[Prompt] Reproduce every line below word for word, leaving out the pictures.

(Saved entries)

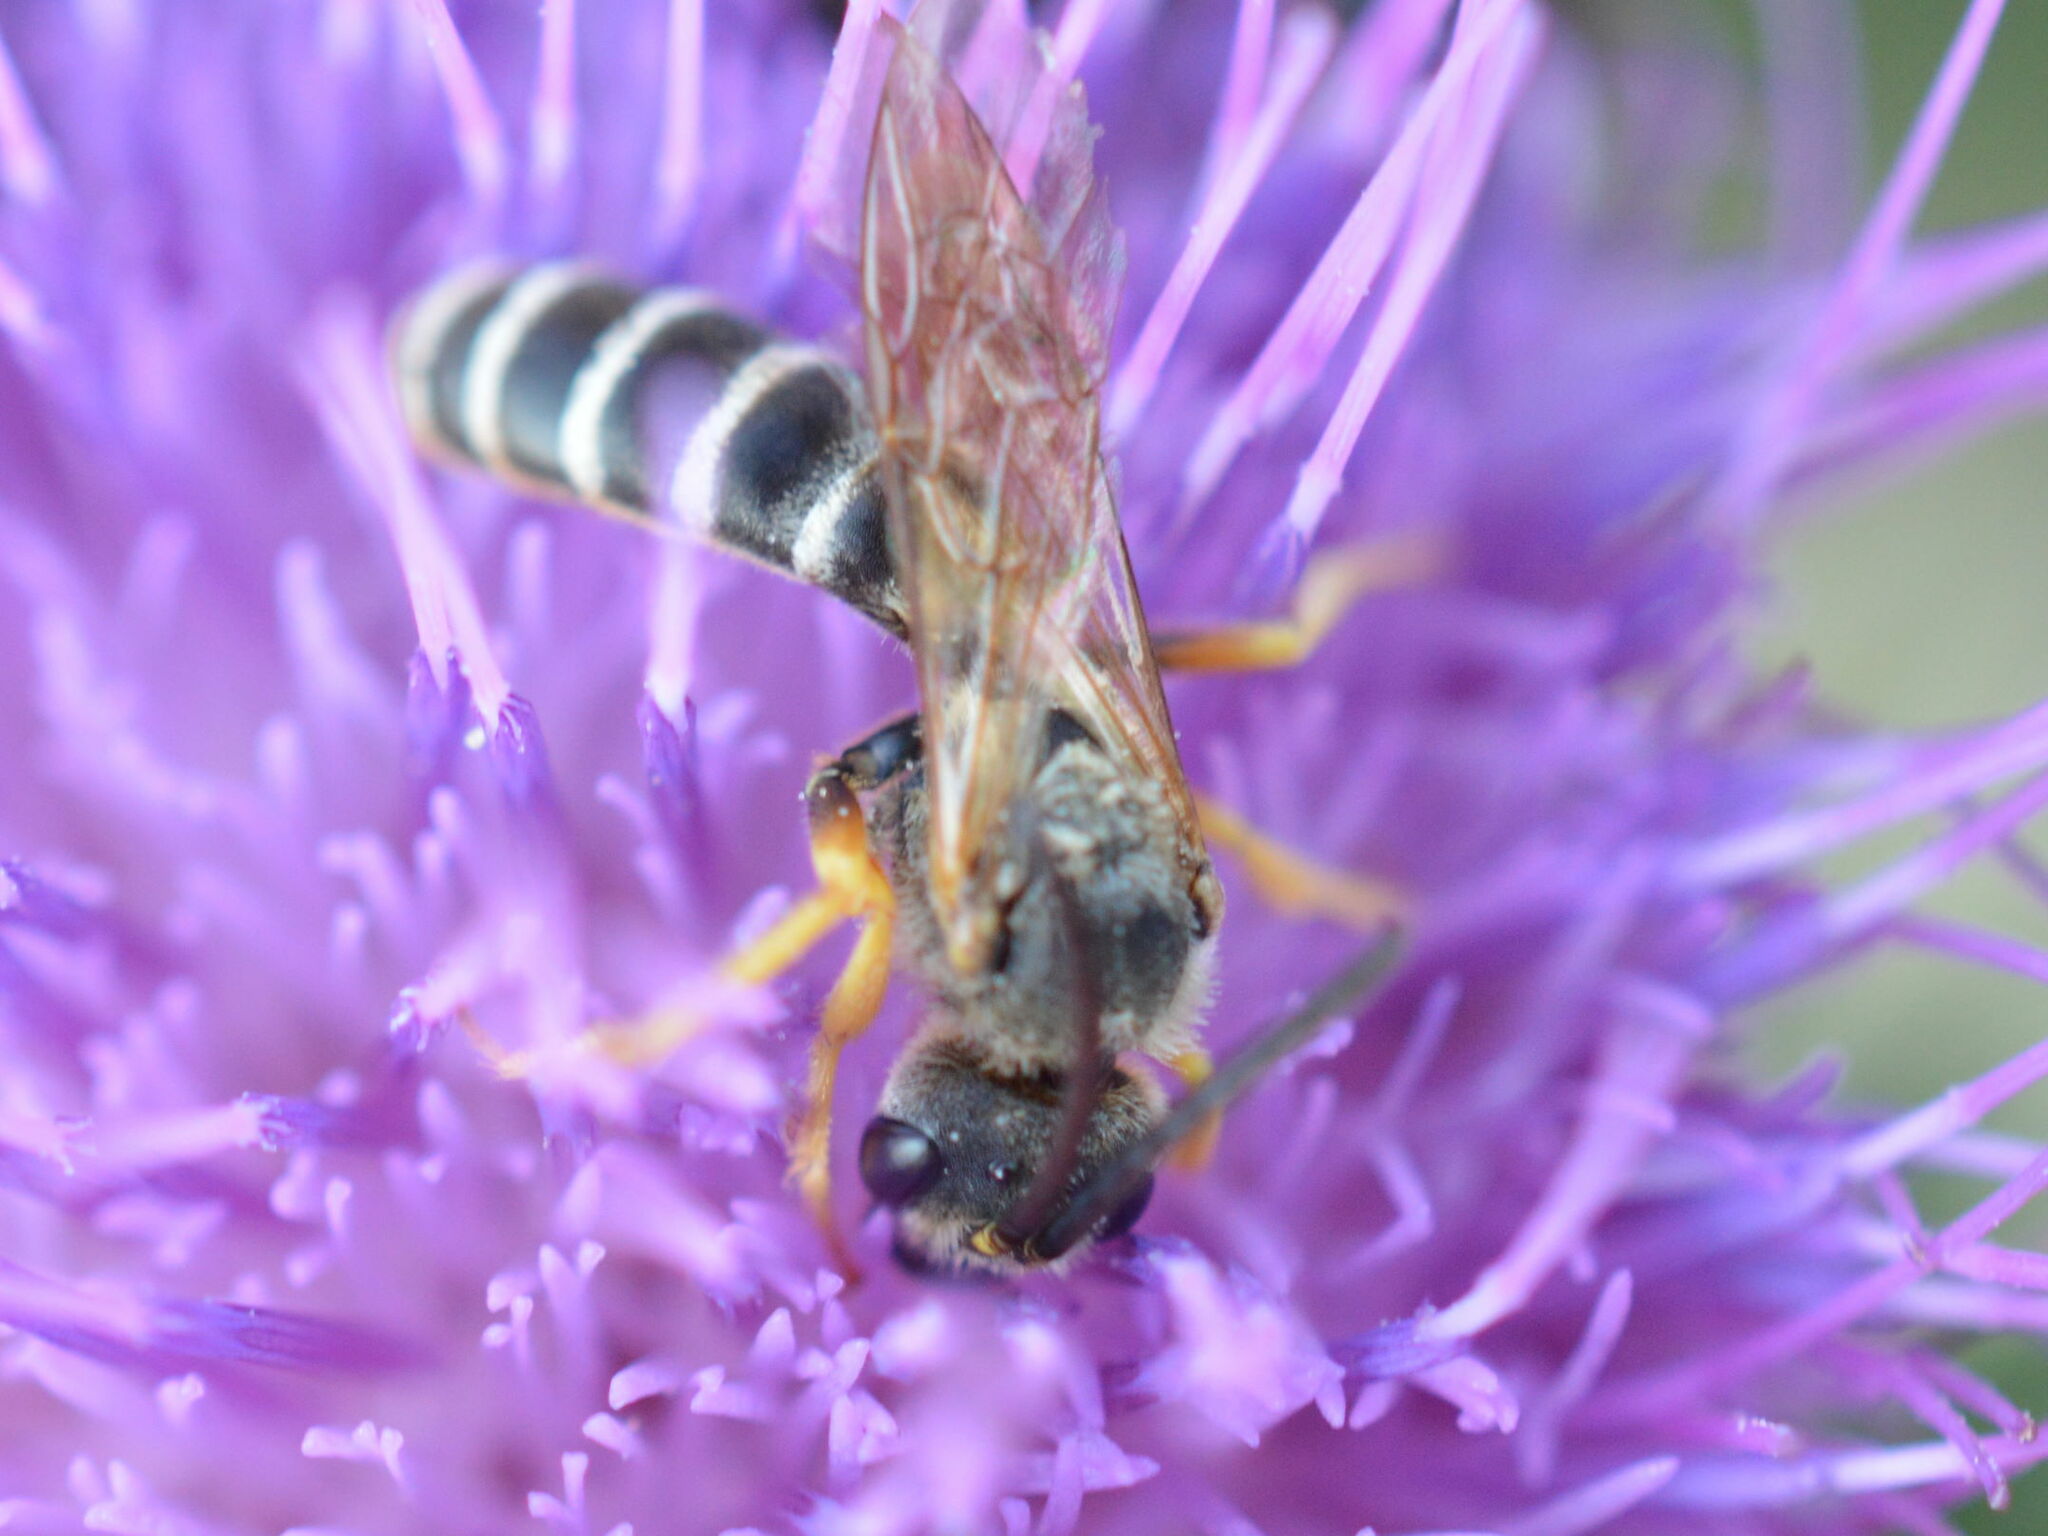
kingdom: Animalia
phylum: Arthropoda
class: Insecta
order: Hymenoptera
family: Halictidae
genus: Halictus
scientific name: Halictus scabiosae
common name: Great banded furrow bee
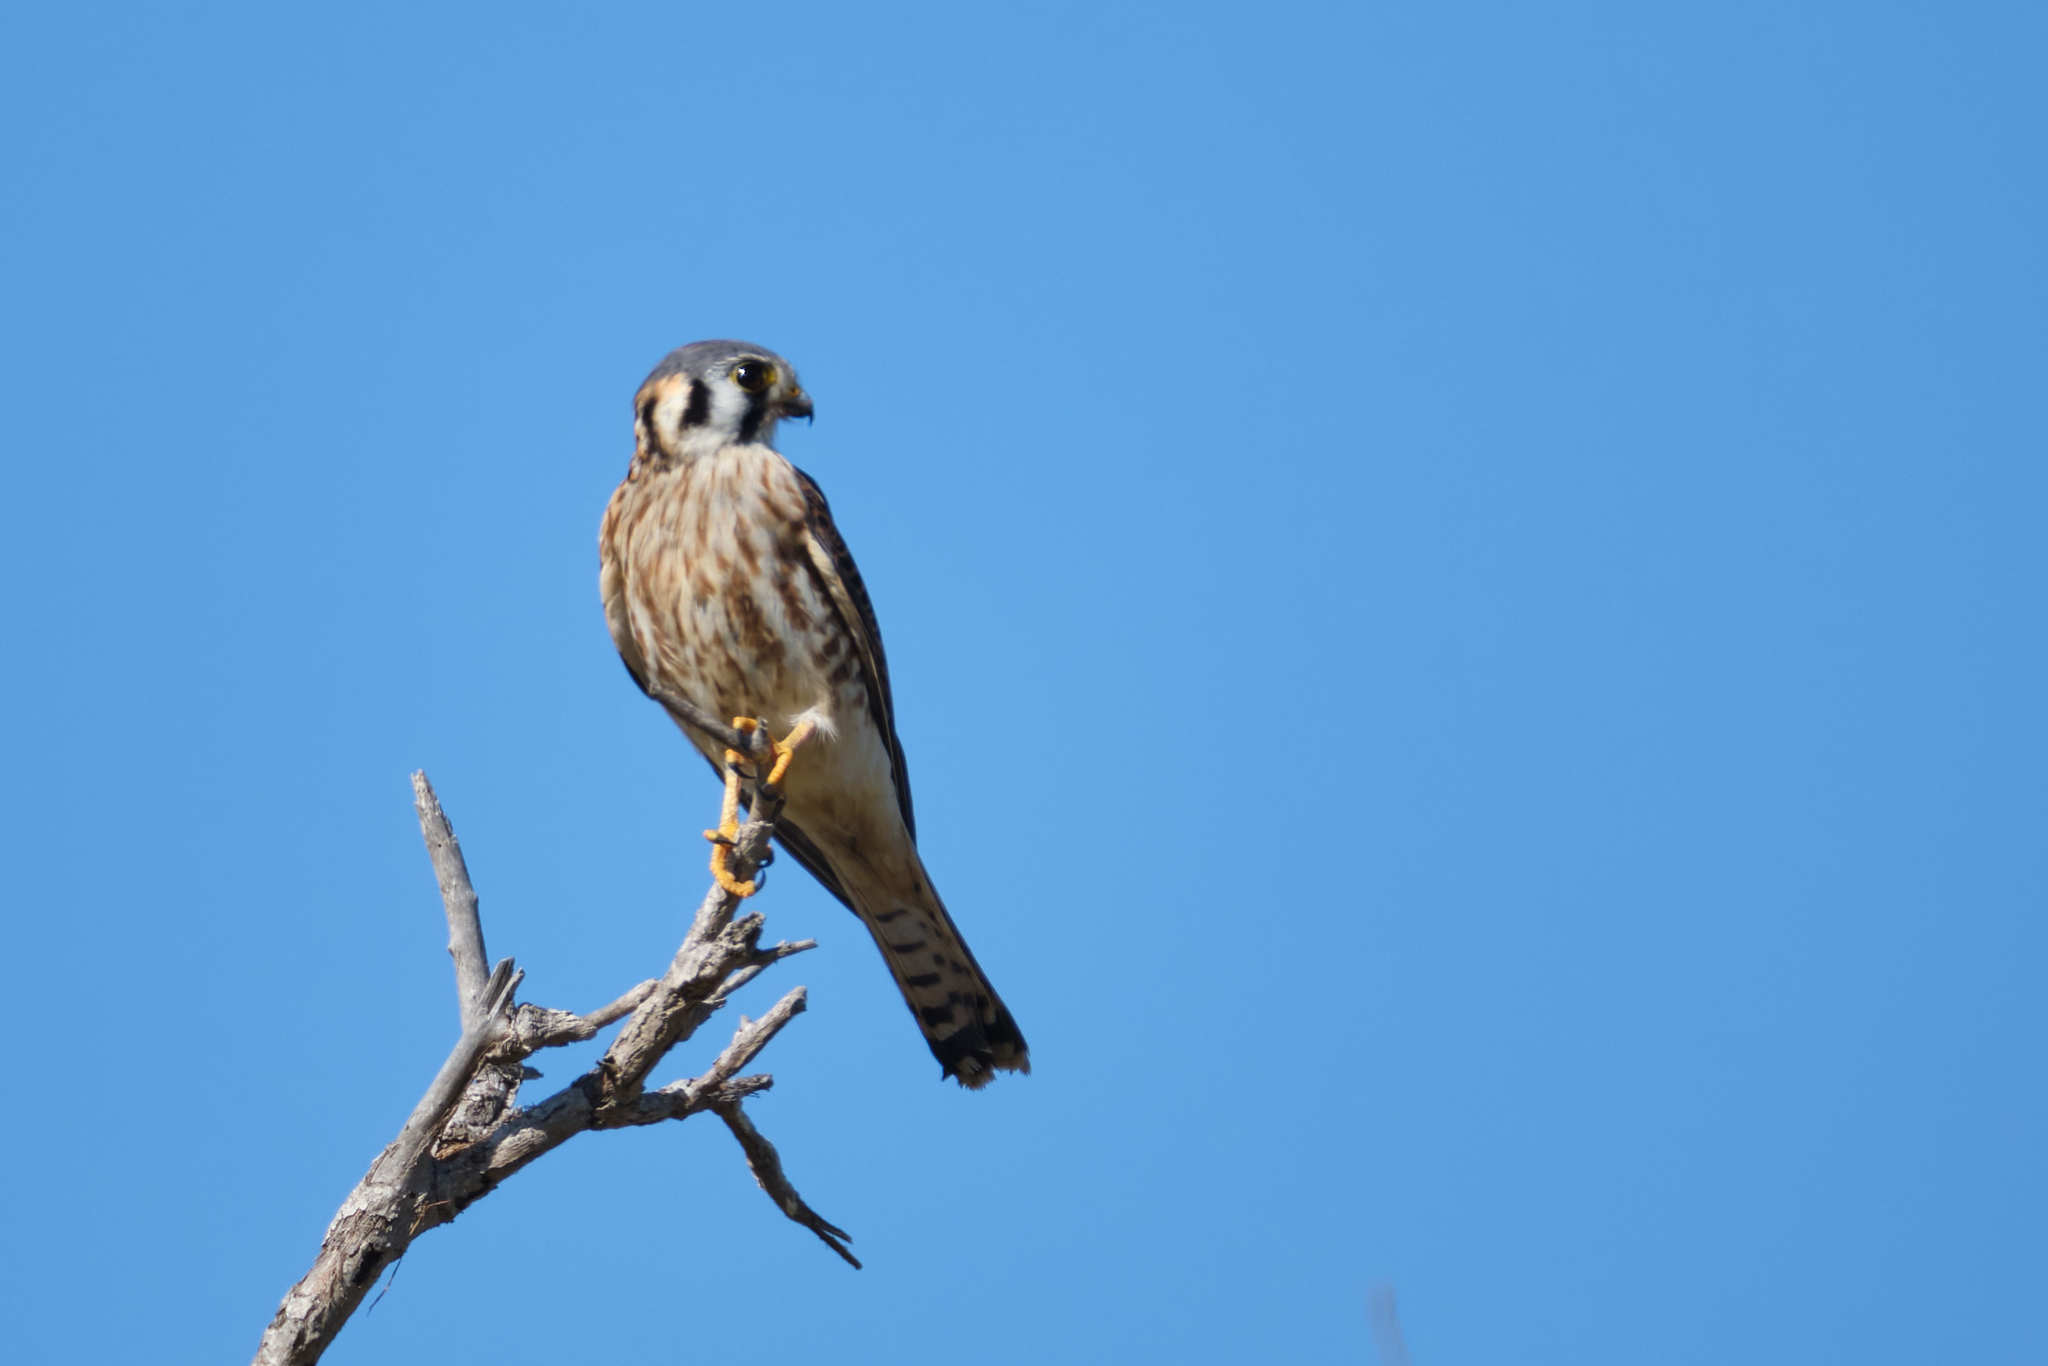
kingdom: Animalia
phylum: Chordata
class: Aves
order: Falconiformes
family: Falconidae
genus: Falco
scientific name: Falco sparverius
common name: American kestrel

[Expected answer]
kingdom: Animalia
phylum: Arthropoda
class: Insecta
order: Hymenoptera
family: Halictidae
genus: Halictus
scientific name: Halictus scabiosae
common name: Great banded furrow bee
kingdom: Animalia
phylum: Chordata
class: Aves
order: Falconiformes
family: Falconidae
genus: Falco
scientific name: Falco sparverius
common name: American kestrel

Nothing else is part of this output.